The argument could be made that all societies make mistakes, but open societies identify and rectify theirs earlier by allowing for free debate and more scrutiny. Faster progress and more prosperity are benefits of open and uninhibited debate – though open and uninhibited debate does carry costs. Such debate can and does offend some and at times many. It can corrode cherished traditions and conventions. But at the end of the day, benefits outweighed the costs. Due process may be onerous, but can prevent costly mistakes.
Such arguments are more difficult to maintain these days. The United States, an obvious open society, managed to ignore warnings and sleepwalk into a disastrous war in Iraq and an epic financial crisis during the same 11 years that Erdoğan's Turkey and, for that matter China, avoided similar debacles. The European Union, another liberal polity, did not foresee the design flaws in the euro, and the structural weaknesses in the eurozone. These challenges are in no way the conclusive refutation of the liberal canon. However, denying the problem would be one sure way of condemning the liberal ethos to a boutique creed with little prospects for being relevant outside a limited geography.
The recent bad patch for the liberal project is compounded by the West's lackluster performance to live by its own creed. When EU is so muted regarding the Egyptian coup and even fails to call the coup a coup, it loses credibility in criticizing Erdoğan's authoritarianism. In a similar fashion, Washington’s calls for restraint and magnanimity ring hollow, when the US itself abuses its privileged position, as seen in the way the National Security Agency demands access to global information companies that happen to be located in the US but serve global customers, and when BNP Baribas, a French bank, is fined equal to its yearly profits for the privilege of conducting business in the world’s reserve currency.
In other words, Turkey has an Erdoğan problem and also a larger liberalism problem. Addressing the Erdoğan problem must start with a different kind of liberalism in Turkey and around the world. In Turkey, those who propose a less authoritarian track must stop arguing that Turkey has not had a good 11 years under Erdoğan. Instead, they should prove that Turkey’s success happened not because but despite Erdoğan’s authoritarianism.

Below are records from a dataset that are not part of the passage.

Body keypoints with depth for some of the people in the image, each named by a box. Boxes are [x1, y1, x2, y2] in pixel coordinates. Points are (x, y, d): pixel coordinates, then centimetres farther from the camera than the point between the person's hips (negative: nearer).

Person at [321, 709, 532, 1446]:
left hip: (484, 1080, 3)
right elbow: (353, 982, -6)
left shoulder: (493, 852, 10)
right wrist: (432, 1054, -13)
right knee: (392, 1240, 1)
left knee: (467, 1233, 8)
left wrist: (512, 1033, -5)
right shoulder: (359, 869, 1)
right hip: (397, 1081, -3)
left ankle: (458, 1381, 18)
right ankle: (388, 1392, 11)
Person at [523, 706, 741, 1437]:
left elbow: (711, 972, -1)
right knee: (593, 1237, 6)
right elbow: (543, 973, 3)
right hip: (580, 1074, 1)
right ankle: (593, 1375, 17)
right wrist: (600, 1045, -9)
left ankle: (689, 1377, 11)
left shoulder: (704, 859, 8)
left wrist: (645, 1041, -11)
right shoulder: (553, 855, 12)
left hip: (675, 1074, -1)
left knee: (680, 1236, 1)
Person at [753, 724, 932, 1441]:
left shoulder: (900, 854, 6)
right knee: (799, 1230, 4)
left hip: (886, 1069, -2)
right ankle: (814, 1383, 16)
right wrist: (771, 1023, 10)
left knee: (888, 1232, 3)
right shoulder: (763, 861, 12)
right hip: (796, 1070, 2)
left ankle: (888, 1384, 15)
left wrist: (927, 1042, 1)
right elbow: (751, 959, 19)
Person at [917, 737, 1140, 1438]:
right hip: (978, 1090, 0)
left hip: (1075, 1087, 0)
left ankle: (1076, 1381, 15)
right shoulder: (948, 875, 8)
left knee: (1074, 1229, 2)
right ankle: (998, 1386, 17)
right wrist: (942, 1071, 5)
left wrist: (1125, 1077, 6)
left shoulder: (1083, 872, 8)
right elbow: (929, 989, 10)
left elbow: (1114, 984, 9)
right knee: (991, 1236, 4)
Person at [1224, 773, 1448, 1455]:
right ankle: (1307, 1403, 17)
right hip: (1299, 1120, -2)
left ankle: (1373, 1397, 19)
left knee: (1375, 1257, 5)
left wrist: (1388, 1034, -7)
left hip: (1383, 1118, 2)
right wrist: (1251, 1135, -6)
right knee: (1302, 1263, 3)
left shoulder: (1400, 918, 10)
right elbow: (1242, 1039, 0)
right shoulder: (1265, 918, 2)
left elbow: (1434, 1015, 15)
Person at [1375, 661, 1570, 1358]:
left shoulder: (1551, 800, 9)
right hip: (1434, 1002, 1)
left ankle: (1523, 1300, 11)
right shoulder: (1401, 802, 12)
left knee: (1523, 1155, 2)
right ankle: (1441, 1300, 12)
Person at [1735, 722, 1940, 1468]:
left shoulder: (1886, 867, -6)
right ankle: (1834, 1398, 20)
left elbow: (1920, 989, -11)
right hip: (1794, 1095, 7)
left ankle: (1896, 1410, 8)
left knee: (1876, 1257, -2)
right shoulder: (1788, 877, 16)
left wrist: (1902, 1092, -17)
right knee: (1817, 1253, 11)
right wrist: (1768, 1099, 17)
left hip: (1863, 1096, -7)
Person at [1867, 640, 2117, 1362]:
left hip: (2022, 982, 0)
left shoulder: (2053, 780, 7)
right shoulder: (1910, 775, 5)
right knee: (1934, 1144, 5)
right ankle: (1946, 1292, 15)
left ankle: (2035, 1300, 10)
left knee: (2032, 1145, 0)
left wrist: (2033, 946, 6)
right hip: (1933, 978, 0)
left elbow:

Much of Turkey’s success has to do with refinancing Turkey’s high public dept of 2002 with a much lower interest rate – made possible through the global liquidity glut and increased creditworthiness of Turkey because of its EU membership prospects. Without the fiscal space made possible by these two developments, the health care expansion, social policies and infrastructure upgrades would have been impossible. Politically, single-mindedness masquerading as decisiveness is not the only option for tackling intransigent issues. Broad alliances and inclusive debate are a legitimate alternative. These alternatives ought to be seen as credible by ordinary Turks, and that perception is not unrelated to how the liberal framework fares globally.
Mocking Erdoğan is easy. He provides more than plenty reasons to dislike him. Those who wish for a less authoritarian Turkey ought, instead, to redeem liberalism globally.
We live a world with an ever-increasing global peer review. Material or moral superiority of the West is no longer a foregone conclusion. The quicker the West or others shed the illusion of the default superiority, the faster all of us can start the essential work of making liberal values relevant and compelling in a post-western world. In other words, Turkey has an Erdogan problem, and all of us have a larger liberalism problem.
Hakan Altinay is the director of the European School of Politics in Istanbul and a Yale World Fellow.